If You Forget Me

Fourteen

I’m in the bathroom again. My head spins and my stomach turns into knots. I kneel down and vomit every emotion, everything that’s left of me. Hollow, dead, lifeless. My body trembles, as the scalding bile burns my throat. Pale fingers cling onto the toilet, because the agony is never ending. Stabbing me with needles, knifes over and over again. Slowly swallowing my soul.

Scream, I want to scream, but it’s impossible, when you gasp for breath. When your heart and lungs stop functioning and you still try to fight for your existence. It hurts, it hurts so much. Please stop, please leave me alone. But the pain is like blood in my veins, it’s everywhere and anywhere.

Finally I stop emptying my stomach and look up. My eyes widen and I try to cover them up with my hands but I can’t, my body is not responding. Neon letters burning into my skull. You are a toxin.

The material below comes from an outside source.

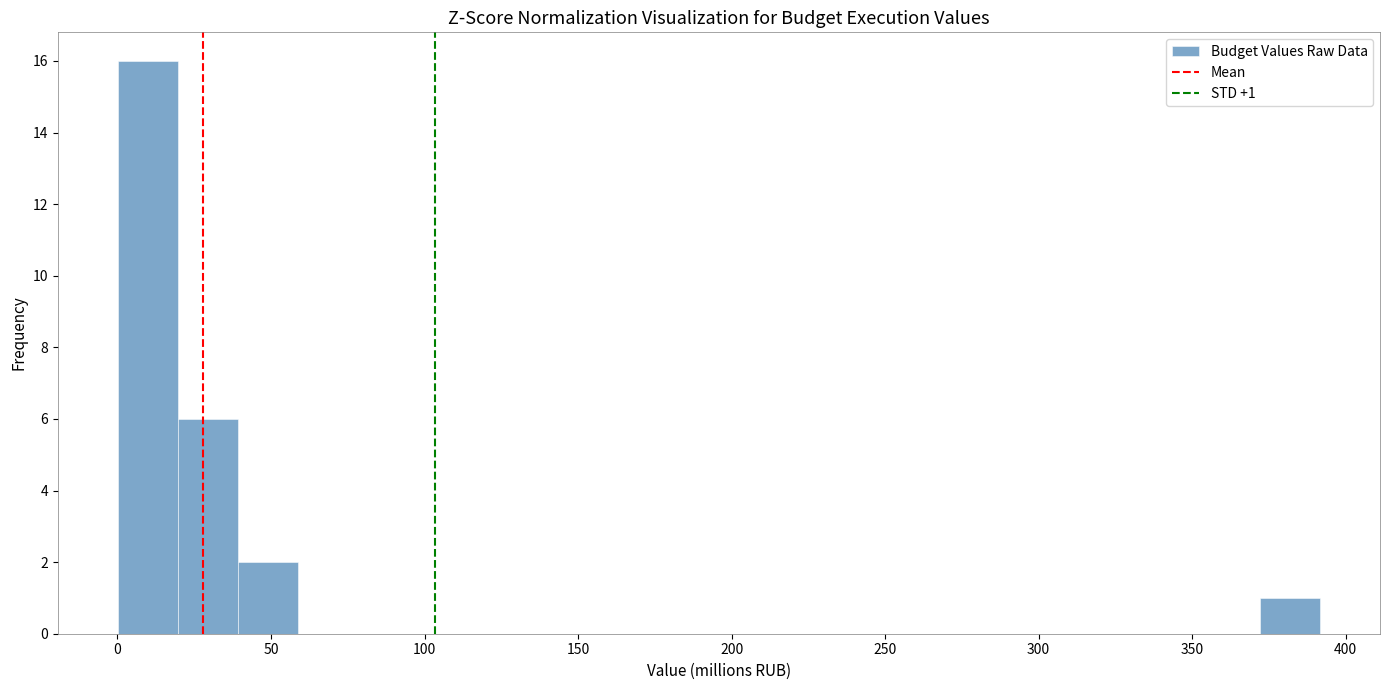

Around what value on the x-axis is the tallest bar? Give the approximate position of its centre, as read against the axis.

10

Four horrible words that make everything harder. The agony gets unbearable and I cry out. The words taunt me. The agony increases and I bite my tongue, to stop the howls of pain. Until it gets unbearable and I start banging my head against walls. Harder, faster, stronger. Everything turns crimson and I can’t feel anymore, just smell the pungent scent and gag once again. Lying on the ground motionless, I catch a glimpse of myself in a mirror and gasp. It’s not me, it’s that beautiful boy, that I saw this morning. Loudly I scream, feeling as my tears mix with blood.

“Jamie, wake up, it’s only a dream.” I open my gray orbs and gasp for air. That boy, that raven haired beauty. Jumping to my feet, sending jolts throughout my tired body. Rushing, searching, screaming his name. Christopher! His name is Christopher. Weeping and trying to run faster. I need to find him. Christopher!

My heart beats wildly, as I choke on the liquid, that’s pouring from my eyes. Whimpering his name hopelessly, God, please don’t let the dream come true. It hurts, it fucking hurts but I can’t stop, he needs me. I need him. He is everything and anything. His is the blood in my system, he is the heart in my chest, he is the breath in my lungs and without him, I’m nothing.

Barging through the sickly white doors. Letting out a petrified scream. Collapsing near the lifeless body and cradling crimson head in my hands. Brushing the hair out of that beautiful face. Putting his head in my lap and letting the tears wash it. Grieving, clinging onto him and praying, praying for everything to be alright.

Screaming out once again as the doctors try to take him away from me. Strong arms capturing my body. Struggling against death grip. Trashing violently and clawing at the person. No, no, don’t take him away from me! Time freezes, my heart stops beating as they carry Christopher out of the room. Sharp needle pierces the skin and my body goes limp. I stare at the red haired giant. He’s not a friend anymore, he’s a traitor. Lying motionless and breathing in one big blur. Too much emotions to handle, so I’m not even feeling anymore. Just starring at his blood. It’s on my skin, it leaves burn marks in my head.

Almost none existent inhaling and exhaling. They put a straitjacket on me and throw me into the white, plush room. I lay still, wanting to disappear, but my wish never comes true. I keep my eyes open, because every time I close them, I see the battered body. Tears stopped falling long time ago, now my body is just trembling at the horrible memories. My hands begin to itch and I flinch realizing, that they are still stained with his blood.

“Christopher?!” I cry out for him. But he’ll never come. “Christopher.” I whisper again and again until my voice is finally gone. My throat hurts, I keep on loosing focus, it hurts again. I part my lips and let none existent screams out. It hurts! It hurts again! I press my face into soft fabric and stop breathing. I need to get out. I need to find Christopher! They can’t take him away from me.

Sebastian rushes into white room and pushes my body upwards, slapping me. Soundlessly yelping, I open my mouth and greedily swallow oxygen glaring at the boy, who returns my evil stare. Finally he sighs and lets me out. He leads me to Chris, who’s soundlessly sleeping. His head is bandaged but he has a smile on his gorgeous face, his dreams must be good. I wish I could feel so blessed and see only pleasant things in my sleep. But every night, I see nightmares and I’ll see them for a long, long time. I’ll see his lifeless body on the dirty bathroom floor for the rest of my life. I will experience the horror over and over again. I will fear for the beautiful boy every passing second on the long gloomy days. And I’ll never be the same again. For the past two days I grew up. I became a stranger, but I’m still changing. "

Sitting by his bed, tracing his knuckles with my fingertips, kissing lines on his palm, swallowing him, with my eyes until I fall asleep holding his hand. Never let him go.